To prove his point, Dr. Marshal drank a beakerful of H. pylori culture. He became ill within days, and by ten days, endoscopy showed that he had full-blown gastritis with the beginnings of an ulcer. A one-week course of antibiotics cured the condition. Ergo, treating ulcers with antibiotics has become the accepted therapy of the 21st Century - not to mention that Warren and Marshall received the Nobel Prize for Medicine in 2005.
So... one of my students asked me: "Dr. R- Would you have made such a sacrifice in the name of science?"
I paused. Would I? Like that? No. Probably not. "Not even for the Nobel Prize?"
Well, maybe, but understand, Warren and Marshall did not know that they would win the Nobel. In fact, most recipients do not receive the Nobel until 20-30 years after they made their breakthrough.
So again, no, likely not - after all, Mrs. Speaker would probably be very mad at me.
Still, I do know scientists who have sampled their own products - usually in the pharmacology realm.

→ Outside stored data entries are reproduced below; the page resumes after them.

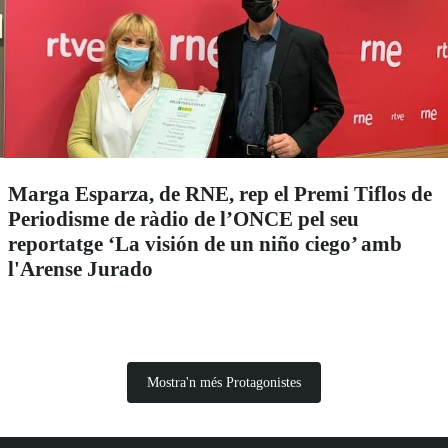
Marga Esparza, de RNE, rep el Premi Tiflos de
Periodisme de ràdio de l’ONCE pel seu
reportatge ‘La visión de un niño ciego’ amb
l'Arense Jurado
Mostra'n més Protagonistes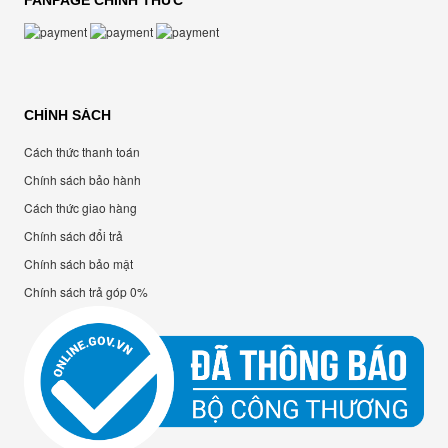
FANPAGE CHÍNH THỨC
CHÍNH SÁCH
Cách thức thanh toán
Chính sách bảo hành
Cách thức giao hàng
Chính sách đổi trả
Chính sách bảo mật
Chính sách trả góp 0%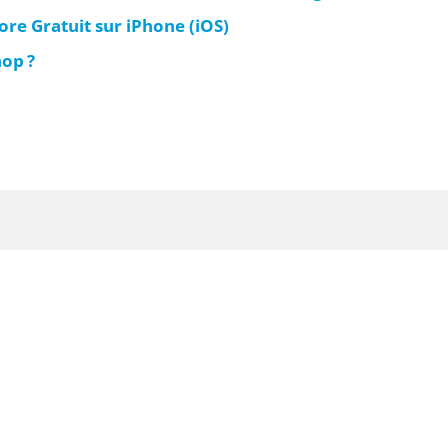
e Gratuit sur iPhone (iOS)
op ?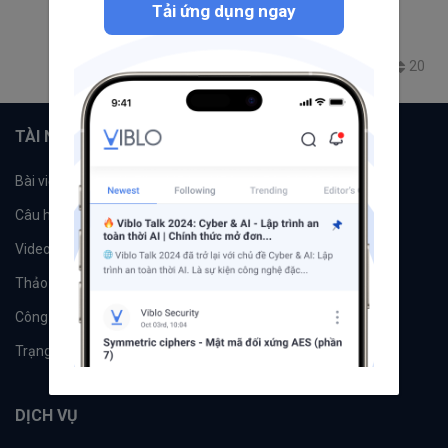
Tải ứng dụng ngay
án web lên internet không cần deploy
ngrok
Port Forwarding
tooling
tunnel
53.8K
16
4
20
+2
TÀI NGUYÊN
Bài viết
Tổ chức
Câu hỏi
Tags
Videos
Tác giả
Thảo luận
Đề xuất hệ thống
Công cụ
Machine Learning
Trạng thái hệ thống
DỊCH VỤ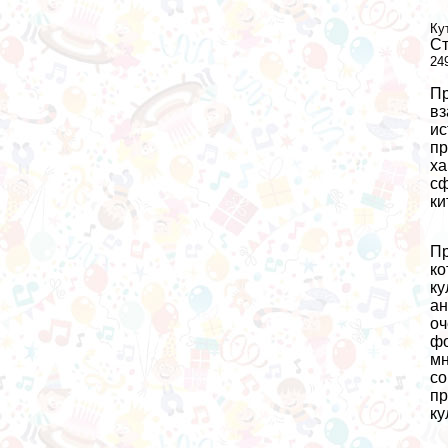
Ку
Ст
24
П
вз
ис
пр
ха
сф
ки
Пр
ко
ку
ан
оч
фо
м
со
пр
ку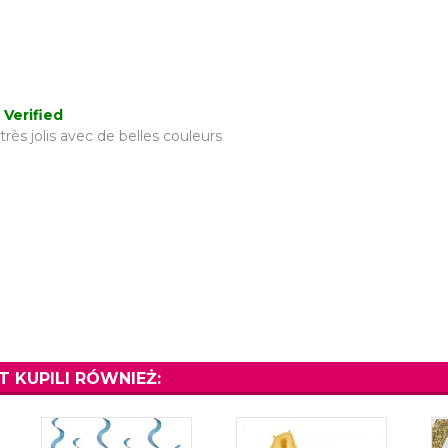
 Verified
rès jolis avec de belles couleurs
T KUPILI RÓWNIEŻ: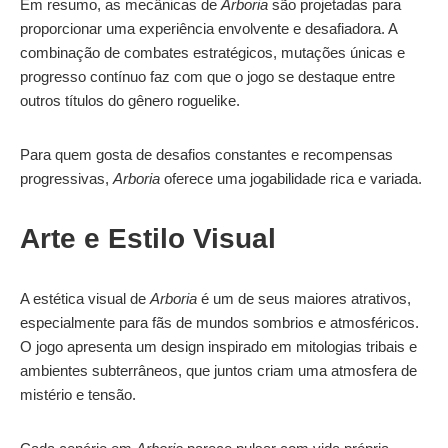
Em resumo, as mecânicas de
Arboria
são projetadas para
proporcionar uma experiência envolvente e desafiadora. A
combinação de combates estratégicos, mutações únicas e
progresso contínuo faz com que o jogo se destaque entre
outros títulos do gênero roguelike.
Para quem gosta de desafios constantes e recompensas
progressivas,
Arboria
oferece uma jogabilidade rica e variada.
Arte e Estilo Visual
A estética visual de
Arboria
é um de seus maiores atrativos,
especialmente para fãs de mundos sombrios e atmosféricos.
O jogo apresenta um design inspirado em mitologias tribais e
ambientes subterrâneos, que juntos criam uma atmosfera de
mistério e tensão.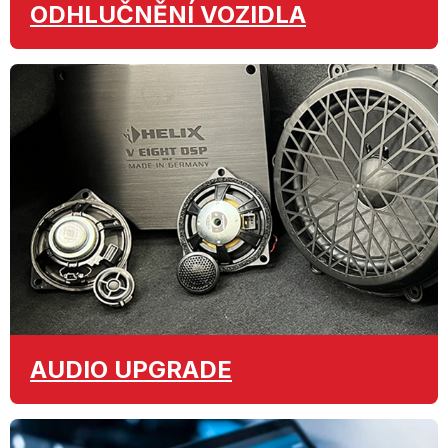
ODHLUČNĚNÍ
VOZIDLA
AUDIO
UPGRADE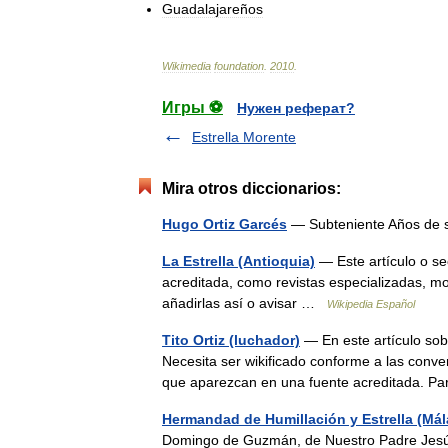
Guadalajareños
Wikimedia
foundation
.
2010
.
Игры ⚽
Нужен реферат?
Estrella Morente
Mira otros diccionarios:
Hugo Ortiz Garcés
— Subteniente Años de s
La Estrella (Antioquia)
— Este artículo o se
acreditada, como revistas especializadas, mo
añadirlas así o avisar …
Wikipedia Español
Tito Ortiz (luchador)
— En este artículo sob
Necesita ser wikificado conforme a las conve
que aparezcan en una fuente acreditada. 
Hermandad de Humillación y Estrella (Mál
Domingo de Guzmán, de Nuestro Padre Jesús 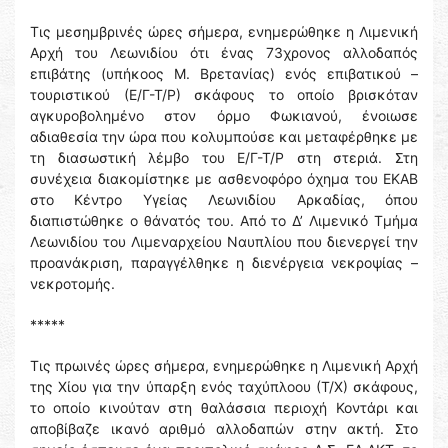
Τις μεσημβρινές ώρες σήμερα, ενημερώθηκε η Λιμενική
Αρχή του Λεωνιδίου ότι ένας 73χρονος αλλοδαπός
επιβάτης (υπήκοος Μ. Βρετανίας) ενός επιβατικού –
τουριστικού (Ε/Γ-Τ/Ρ) σκάφους το οποίο βρισκόταν
αγκυροβολημένο στον όρμο Φωκιανού, ένοιωσε
αδιαθεσία την ώρα που κολυμπούσε και μεταφέρθηκε με
τη διασωστική λέμβο του Ε/Γ-Τ/Ρ στη στεριά. Στη
συνέχεια διακομίστηκε με ασθενοφόρο όχημα του ΕΚΑΒ
στο Κέντρο Υγείας Λεωνιδίου Αρκαδίας, όπου
διαπιστώθηκε ο θάνατός του. Από το Δ’ Λιμενικό Τμήμα
Λεωνιδίου του Λιμεναρχείου Ναυπλίου που διενεργεί την
προανάκριση, παραγγέλθηκε η διενέργεια νεκροψίας –
νεκροτομής.
*****
Τις πρωινές ώρες σήμερα, ενημερώθηκε η Λιμενική Αρχή
της Χίου για την ύπαρξη ενός ταχύπλοου (Τ/Χ) σκάφους,
το οποίο κινούταν στη θαλάσσια περιοχή Κοντάρι και
αποβίβαζε ικανό αριθμό αλλοδαπών στην ακτή. Στο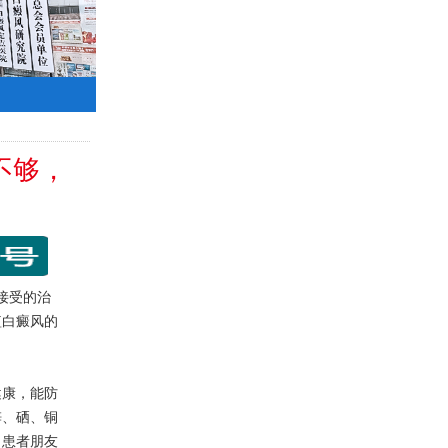
不够，
要接受的治
短白癜风的
康，能防
锌、硒、铜
，患者朋友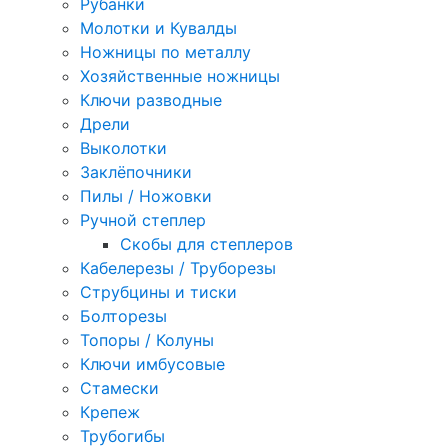
Рубанки
Молотки и Кувалды
Ножницы по металлу
Хозяйственные ножницы
Ключи разводные
Дрели
Выколотки
Заклёпочники
Пилы / Ножовки
Ручной степлер
Скобы для степлеров
Кабелерезы / Труборезы
Струбцины и тиски
Болторезы
Топоры / Колуны
Ключи имбусовые
Стамески
Крепеж
Трубогибы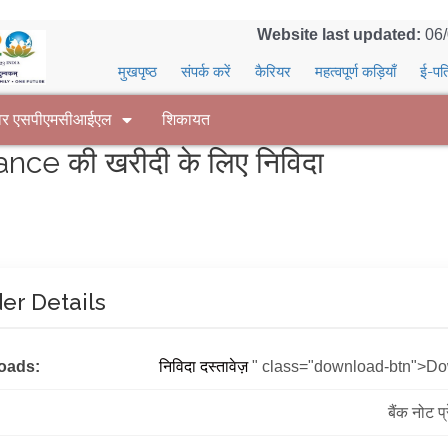
Website last updated:
06
मुखपृष्ठ
संपर्क करें
कैरियर
महत्वपूर्ण कड़ियाँ
ई-पत
वर एसपीएमसीआईएल
शिकायत
ce की खरीदी के लिए निविदा
er Details
oads:
निविदा दस्तावेज़
" class="download-btn">D
बैंक नोट प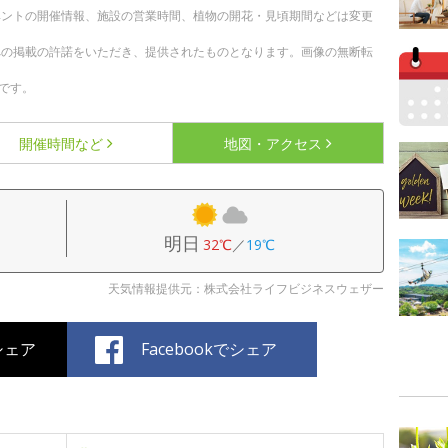
ベントの開催情報、施設の営業時間、植物の開花・見頃期間などは変更
への掲載の許諾をいただき、提供されたものとなります。画像の無断転
です。
開催時間など
地図・アクセス
明日
32℃
／
19℃
天気情報提供元：株式会社ライフビジネスウェザー
でシェア
Facebookでシェア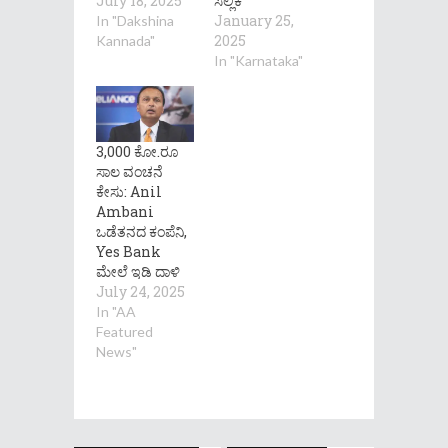
July 18, 2025
ಸಲ್ಲಿಕೆ
January 25,
In "Dakshina
2025
Kannada"
In "Karnataka"
3,000 ಕೋ.ರೂ
ಸಾಲ ವಂಚನೆ
ಕೇಸು: Anil
Ambani
ಒಡೆತನದ ಕಂಪೆನಿ,
Yes Bank
ಮೇಲೆ ಇಡಿ ದಾಳಿ
July 24, 2025
In "AA
Featured
News"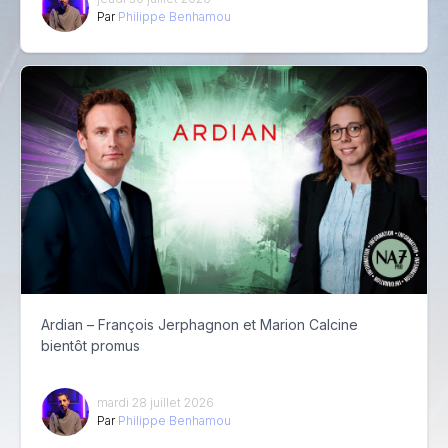
Par
Philippe Benhamou
Ardian – François Jerphagnon et Marion Calcine
bientôt promus
mardi 28 juillet 2026
Par
Philippe Benhamou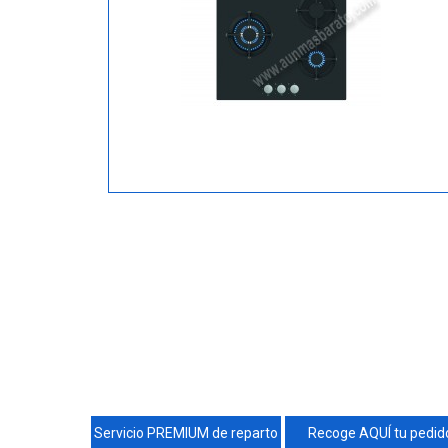
Servicio PREMIUM de reparto
Recoge AQUÍ tu pedid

The famous case of course is Dr. Timothy Leary and LSD, but I also know of at least one instance of a scientist testing a drug on themself that they hoped could some day provide relief from dementia and Alzheimer's disease. In fact, I can say that based on my work with neural prosthetics, if I ever find myself in need of one, I would volunteer to test a brain-machine interface.
After all - isn't that part of what Science Fiction is based upon? The noble, famous (on infamous) doctor slaving away in the lab, making the ultimate sacrifice for the betterment of Mankind? (or at least to come up with a better Frankenstein Monster!).
On that note - Here's the latest installment in Monday Funnies: Quantum Vibe - about a slightly mad scientist and his assistant. http://www.quantumvibe.com
I particularly like this recent one: http://www.quantumvibe.com/strip?page=179 "For most scientists, life is all about laboratories and endless incremental experimentation and publishing in journals."
But some do jump in with both feet, drink the culture, and make history.